We touch, we talk, not through the machines!
EM Forster’s The Machine Stops feels too spot-on for its 1909 publication date
EM Forster’s short story of a world connected by audiovisual, glowing handheld plates is a warning to think about how we might otherwise relate to machines.
For instance in the portrayed society the machine is singular, monolithic. It’s also decaying – from forgotten knowledge, from laziness. Are we now too dependent on a single cloud service? On a single software platform? On a single form of backup? The story’s disaster wasn’t from foreign enemies, but because of our own dependence.
And Forster’s society has become so comfortable that the people are irritated by any inconvenience. This might be compared to how we’ve been conditioned to bristle at two-factor authentication and similar measures we’ve installed to help keep us safe.

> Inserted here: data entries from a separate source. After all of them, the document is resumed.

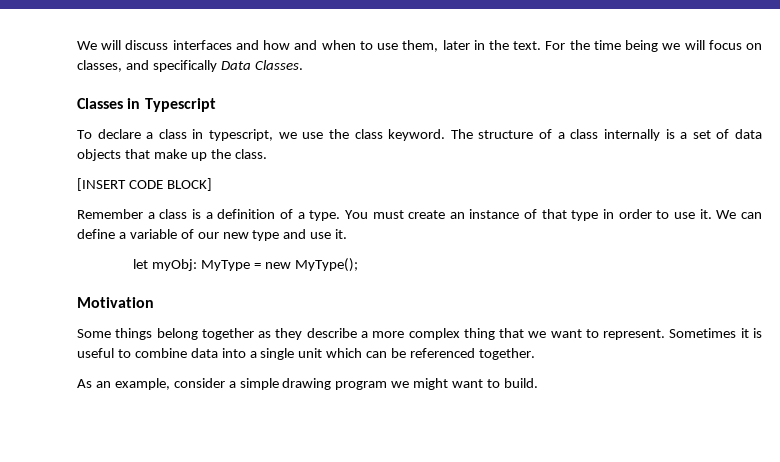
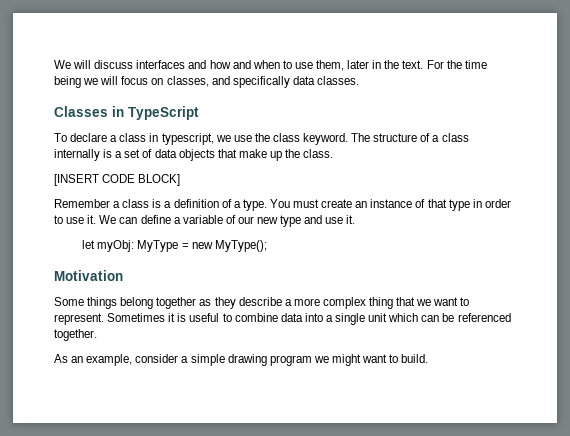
[220,60,303,70] Data Classes. -> [292,76,359,85] data classes.
[144,98,216,112] Typescript -> [128,106,199,120] TypeScript

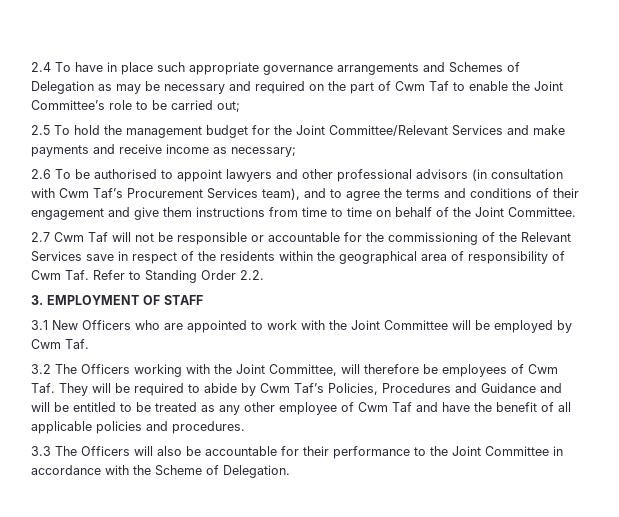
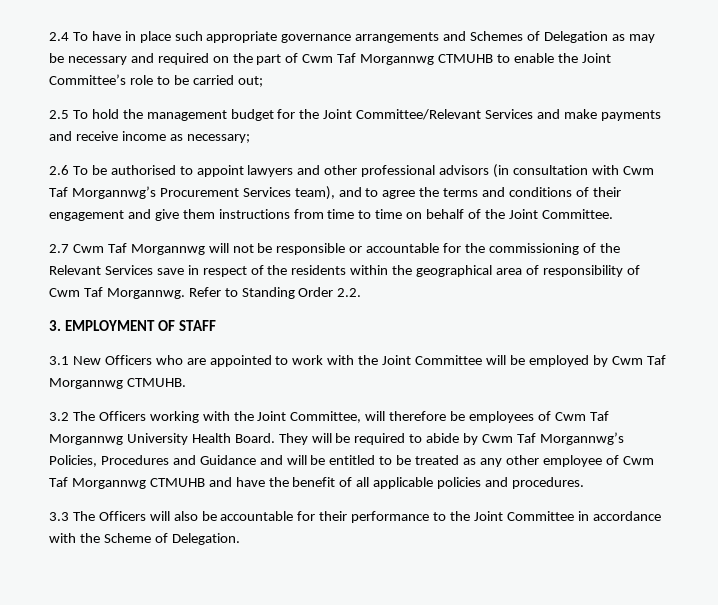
(449, 86) none -> [360,54,494,65] Morgannwg CTMUHB
[93,188,123,198] Taf’s -> [49,186,156,199] Taf Morgannwg’s
(108, 237) none -> [130,244,205,255] Morgannwg
[65,270,89,280] Taf. -> [83,287,185,299] Taf Morgannwg.
[65,339,89,349] Taf. -> [646,355,666,365] [49,378,186,389] Taf Morgannwg CTMUHB.
[31,383,55,393] Taf. -> [589,411,609,421] [49,433,275,445] Taf Morgannwg University Health Board.
[294,383,324,393] Taf’s -> [516,432,624,445] Taf Morgannwg’s
(412, 407) none -> [71,478,205,489] Morgannwg CTMUHB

The text is here. And here’s an abridged BBC Radio 4 production from 2001 [43 min. listen] youtube.com
It’s a vulnerable computer – so why be obvious about where you bank, your credit cards and investment accounts?
Hiding apps
Phones are vulnerable. Why make it easier for a thief?
Phones get left behind. Phones get stolen. Both Android and iPhones have the ability to hide apps. It’s a built-in layer of defense worth considering for your investment accounts, bank account apps, multifactor authentication apps.
Android instructions: wikihow.com. iPhone instructions: cnet.com
Note: The section directly above is Bryley’s curated list of external stories. Bryley does not take credit for the content of these stories, nor does it endorse or imply an affiliation with the authors or publications in which they appear.